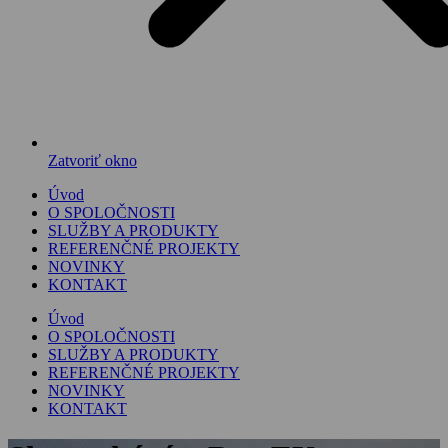
Zatvoriť okno
Úvod
O SPOLOČNOSTI
SLUŽBY A PRODUKTY
REFERENČNÉ PROJEKTY
NOVINKY
KONTAKT
Úvod
O SPOLOČNOSTI
SLUŽBY A PRODUKTY
REFERENČNÉ PROJEKTY
NOVINKY
KONTAKT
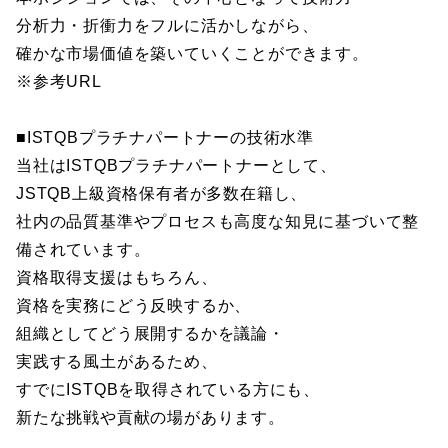
分析力・折衝力をフルに活かしながら、
確かな市場価値を築いていくことができます。
※参考URL
■ISTQBプラチナパートナーの技術水準
当社はISTQBプラチナパートナーとして、
JSTQB上級資格保有者が多数在籍し、
社内の品質基準やプロセスも高度な知見に基づいて整
備されています。
資格取得支援はもちろん、
資格を実務にどう反映するか、
組織としてどう展開するかを議論・
実践する風土があるため、
すでにISTQBを取得されている方にも、
新たな挑戦や貢献の場があります。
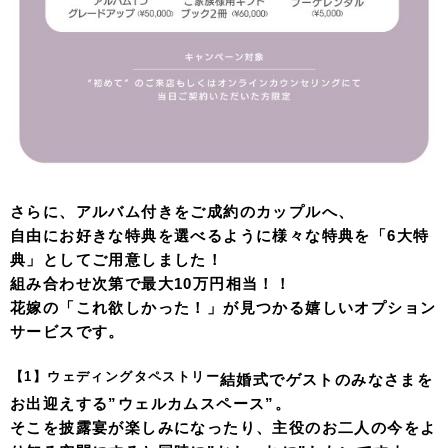
さらに、アルバム付きをご成約のカップルへ、
自由にお好きな特典を選べるように様々な特典を「6大特
典」としてご用意しました！
組み合わせ次第で最大10万円相当！！
花嫁の「これ欲しかった！」が見つかる嬉しいオプション
サービスです。
【1】ウェディングタペストリー
結婚式でゲストのみなさまを
お出迎えする”ウェルカムスペース”。
そこを披露宴が楽しみになったり、主役のお二人の今をよ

---

• **WHAT NEEDS TO BE DONE**: What the response needs is every entry, repeated exactly, and none of the pictures.

• **SOLUTION FOR THIS PROBLEM**:
Zatvoriť okno
Úvod
O SPOLOČNOSTI
SLUŽBY A PRODUKTY
REFERENČNÉ PROJEKTY
NOVINKY
KONTAKT
Úvod
O SPOLOČNOSTI
SLUŽBY A PRODUKTY
REFERENČNÉ PROJEKTY
NOVINKY
KONTAKT
分析力・折衝力をフルに活かしながら、
確かな市場価値を築いていくことができます。
※参考URL
■ISTQBプラチナパートナーの技術水準
当社はISTQBプラチナパートナーとして、
JSTQB上級資格保有者が多数在籍し、
社内の品質基準やプロセスも高度な知見に基づいて整
備されています。
資格取得支援はもちろん、
資格を実務にどう反映するか、
組織としてどう展開するかを議論・
実践する風土があるため、
すでにISTQBを取得されている方にも、
新たな挑戦や貢献の場があります。
さらに、アルバム付きをご成約のカップルへ、
自由にお好きな特典を選べるように様々な特典を「6大特
典」としてご用意しました！
組み合わせ次第で最大10万円相当！！
花嫁の「これ欲しかった！」が見つかる嬉しいオプション
サービスです。
【1】ウェディングタペストリー
結婚式でゲストのみなさまを
お出迎えする”ウェルカムスペース”。
そこを披露宴が楽しみになったり、主役のお二人の今をよ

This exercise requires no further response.